The lawsuit against the Qatari millionaire and his descendants filed by the APA did not fall on deaf ears and in February 2020 the Investigating Court number 14 of Malaga admitted it for processing and both Malaga and three companies linked to the Al Thani family and the team ended up intervened. At that moment, the judicial soap opera of the all-powerful Al Thani at the head of Málaga CF officially began, the thousand and one scams allegedly carried out by the Qataris began to come to light, and the club's judicial administrator, José María Muñoz, whose head -virtually speaking- ask today -and with good reason- small shareholders and fans.

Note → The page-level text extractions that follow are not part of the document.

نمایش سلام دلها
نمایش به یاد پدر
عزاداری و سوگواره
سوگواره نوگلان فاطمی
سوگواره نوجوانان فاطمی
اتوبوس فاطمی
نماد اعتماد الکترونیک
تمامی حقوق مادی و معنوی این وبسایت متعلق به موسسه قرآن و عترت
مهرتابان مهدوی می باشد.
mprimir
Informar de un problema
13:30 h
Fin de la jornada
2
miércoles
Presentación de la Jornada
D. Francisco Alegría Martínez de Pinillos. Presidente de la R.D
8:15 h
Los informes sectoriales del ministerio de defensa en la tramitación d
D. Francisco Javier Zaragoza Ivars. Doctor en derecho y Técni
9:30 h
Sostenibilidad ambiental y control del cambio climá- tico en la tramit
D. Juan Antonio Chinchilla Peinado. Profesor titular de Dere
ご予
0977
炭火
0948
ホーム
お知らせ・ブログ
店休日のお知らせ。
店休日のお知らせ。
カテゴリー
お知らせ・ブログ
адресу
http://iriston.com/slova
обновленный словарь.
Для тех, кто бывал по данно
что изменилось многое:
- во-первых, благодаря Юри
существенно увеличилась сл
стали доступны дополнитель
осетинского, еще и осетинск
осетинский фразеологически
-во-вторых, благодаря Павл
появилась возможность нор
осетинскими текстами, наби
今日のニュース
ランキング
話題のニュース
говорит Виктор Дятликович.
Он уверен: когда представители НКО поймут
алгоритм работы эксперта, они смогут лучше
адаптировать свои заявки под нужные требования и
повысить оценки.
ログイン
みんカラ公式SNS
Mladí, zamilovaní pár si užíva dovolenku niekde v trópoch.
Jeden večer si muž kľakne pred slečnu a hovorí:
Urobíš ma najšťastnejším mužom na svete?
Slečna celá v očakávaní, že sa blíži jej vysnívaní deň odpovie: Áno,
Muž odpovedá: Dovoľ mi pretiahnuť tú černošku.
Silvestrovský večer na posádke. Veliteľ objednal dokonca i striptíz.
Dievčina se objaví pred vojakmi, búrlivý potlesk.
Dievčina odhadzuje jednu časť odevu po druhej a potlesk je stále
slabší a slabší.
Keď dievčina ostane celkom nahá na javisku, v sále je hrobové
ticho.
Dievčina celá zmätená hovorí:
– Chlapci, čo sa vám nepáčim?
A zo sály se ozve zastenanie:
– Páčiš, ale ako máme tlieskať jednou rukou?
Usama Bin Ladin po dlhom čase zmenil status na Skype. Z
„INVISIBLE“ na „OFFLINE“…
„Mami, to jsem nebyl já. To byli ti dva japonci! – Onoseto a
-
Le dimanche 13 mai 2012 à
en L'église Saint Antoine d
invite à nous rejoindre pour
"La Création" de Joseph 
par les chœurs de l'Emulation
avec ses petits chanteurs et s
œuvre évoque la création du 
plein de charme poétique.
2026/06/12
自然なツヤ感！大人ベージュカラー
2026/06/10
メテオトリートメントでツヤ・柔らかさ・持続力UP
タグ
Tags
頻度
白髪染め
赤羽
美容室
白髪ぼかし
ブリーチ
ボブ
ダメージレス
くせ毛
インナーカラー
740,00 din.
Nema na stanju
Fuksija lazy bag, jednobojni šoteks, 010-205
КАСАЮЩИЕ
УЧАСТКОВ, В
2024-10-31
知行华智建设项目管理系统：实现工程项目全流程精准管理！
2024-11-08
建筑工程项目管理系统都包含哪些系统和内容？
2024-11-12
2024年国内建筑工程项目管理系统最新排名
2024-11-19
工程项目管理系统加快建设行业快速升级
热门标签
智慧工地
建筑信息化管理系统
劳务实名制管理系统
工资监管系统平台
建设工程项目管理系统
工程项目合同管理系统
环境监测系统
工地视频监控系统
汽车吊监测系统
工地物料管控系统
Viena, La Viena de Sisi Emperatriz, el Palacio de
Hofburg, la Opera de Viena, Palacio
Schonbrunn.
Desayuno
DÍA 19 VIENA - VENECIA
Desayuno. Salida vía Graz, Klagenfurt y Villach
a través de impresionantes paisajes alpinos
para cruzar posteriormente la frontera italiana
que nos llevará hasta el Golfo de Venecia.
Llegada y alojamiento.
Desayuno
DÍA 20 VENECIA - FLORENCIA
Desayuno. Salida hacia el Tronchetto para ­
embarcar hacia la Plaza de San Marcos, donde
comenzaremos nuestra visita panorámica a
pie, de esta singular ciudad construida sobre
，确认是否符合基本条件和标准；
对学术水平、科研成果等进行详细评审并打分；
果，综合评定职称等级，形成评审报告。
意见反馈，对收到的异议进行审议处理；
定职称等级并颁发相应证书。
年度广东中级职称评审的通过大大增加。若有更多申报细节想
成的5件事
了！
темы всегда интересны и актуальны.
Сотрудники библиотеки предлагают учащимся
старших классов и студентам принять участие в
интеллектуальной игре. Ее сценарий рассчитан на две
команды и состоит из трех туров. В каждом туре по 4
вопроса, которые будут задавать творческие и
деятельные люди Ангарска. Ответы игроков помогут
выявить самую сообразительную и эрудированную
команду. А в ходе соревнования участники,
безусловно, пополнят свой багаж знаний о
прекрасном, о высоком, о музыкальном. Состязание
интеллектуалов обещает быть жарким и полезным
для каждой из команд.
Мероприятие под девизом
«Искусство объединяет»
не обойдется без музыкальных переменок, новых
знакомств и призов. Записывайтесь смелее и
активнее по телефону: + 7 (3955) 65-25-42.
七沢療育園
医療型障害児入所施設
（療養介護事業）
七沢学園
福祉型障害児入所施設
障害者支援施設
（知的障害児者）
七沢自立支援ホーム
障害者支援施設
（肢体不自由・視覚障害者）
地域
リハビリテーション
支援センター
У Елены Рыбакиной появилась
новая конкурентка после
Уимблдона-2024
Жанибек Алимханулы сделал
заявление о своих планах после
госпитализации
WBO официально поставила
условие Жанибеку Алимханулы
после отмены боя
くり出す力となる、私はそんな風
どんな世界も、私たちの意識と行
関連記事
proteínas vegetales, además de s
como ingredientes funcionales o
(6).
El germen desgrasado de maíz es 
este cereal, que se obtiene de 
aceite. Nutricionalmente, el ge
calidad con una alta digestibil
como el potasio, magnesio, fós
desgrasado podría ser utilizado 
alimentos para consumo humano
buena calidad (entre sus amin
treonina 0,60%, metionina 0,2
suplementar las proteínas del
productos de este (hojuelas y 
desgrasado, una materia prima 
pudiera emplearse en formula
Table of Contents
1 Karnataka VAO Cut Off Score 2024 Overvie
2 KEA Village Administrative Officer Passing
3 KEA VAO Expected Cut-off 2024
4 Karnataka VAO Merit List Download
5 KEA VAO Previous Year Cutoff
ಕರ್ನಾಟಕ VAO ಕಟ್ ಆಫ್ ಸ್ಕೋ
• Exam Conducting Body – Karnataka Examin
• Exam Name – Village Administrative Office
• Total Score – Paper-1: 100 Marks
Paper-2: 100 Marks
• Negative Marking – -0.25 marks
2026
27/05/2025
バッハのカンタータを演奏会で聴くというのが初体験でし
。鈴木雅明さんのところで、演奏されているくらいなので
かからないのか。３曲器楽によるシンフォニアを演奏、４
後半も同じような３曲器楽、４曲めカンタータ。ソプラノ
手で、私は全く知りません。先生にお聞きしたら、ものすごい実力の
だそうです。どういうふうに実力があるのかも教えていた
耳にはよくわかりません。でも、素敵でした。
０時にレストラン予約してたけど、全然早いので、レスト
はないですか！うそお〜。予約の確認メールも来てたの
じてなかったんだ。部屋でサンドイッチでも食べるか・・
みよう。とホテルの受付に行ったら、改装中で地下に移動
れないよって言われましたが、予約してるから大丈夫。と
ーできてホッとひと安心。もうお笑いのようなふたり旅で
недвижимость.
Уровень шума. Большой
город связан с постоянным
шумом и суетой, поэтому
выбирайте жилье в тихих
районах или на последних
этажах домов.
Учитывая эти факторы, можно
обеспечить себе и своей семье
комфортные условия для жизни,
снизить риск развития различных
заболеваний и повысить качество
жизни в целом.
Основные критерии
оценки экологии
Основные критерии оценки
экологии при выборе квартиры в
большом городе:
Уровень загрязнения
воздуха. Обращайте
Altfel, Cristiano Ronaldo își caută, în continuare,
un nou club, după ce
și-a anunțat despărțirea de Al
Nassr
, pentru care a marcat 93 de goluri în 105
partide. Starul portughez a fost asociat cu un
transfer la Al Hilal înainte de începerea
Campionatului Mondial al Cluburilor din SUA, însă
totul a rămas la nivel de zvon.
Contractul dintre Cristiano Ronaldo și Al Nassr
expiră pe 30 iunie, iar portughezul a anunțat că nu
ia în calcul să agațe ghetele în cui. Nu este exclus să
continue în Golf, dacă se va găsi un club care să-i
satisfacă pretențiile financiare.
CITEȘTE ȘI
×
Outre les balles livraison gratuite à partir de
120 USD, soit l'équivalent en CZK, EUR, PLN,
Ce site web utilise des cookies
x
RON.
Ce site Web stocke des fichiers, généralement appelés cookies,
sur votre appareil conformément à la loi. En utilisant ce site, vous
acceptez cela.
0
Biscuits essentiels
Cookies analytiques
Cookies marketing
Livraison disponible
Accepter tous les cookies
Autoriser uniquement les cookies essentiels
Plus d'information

For many, the departure of the sheikh is key to the future of the entity and surely his departure would have given the blue and whites a breath of fresh air in their free fall, but although much was said about the possibility that the current owner of Paris Saint Germain and from Sporting Club de Braga, the Qatar Sports Investments group – headed by another millionaire Qatari sheikh, Nasser Al-Khelaifi – bought Málaga, the reality is that up to now the operation has not been possible.
In order to sell the 51% of the club's shares that Al Thani has used to date to act as majority shareholder, after losing the other 49% in his dispute with the Blue Bay hotel chain, it is essential that justice be pronounce, among other issues, on the shares that once belonged to former blue and white president Fernando Puche. The titles in question, which represent approximately 0.9%, passed into the hands of Al Thani through the NAS Football company but, according to a police report, they were purchased with money from Málaga CF, so they understand that it was not the sheikh the one who bought the shares, but the club. The reported irregularity opens the door for the acquisition of this percentage of shares to be annulled or withdrawn, as the APA wanted to request, with which Al Thani would be left without his long-awaited majority
And from those muds, these muds: the descent. A disaster for Málaga and a huge disappointment for their long-suffering fans.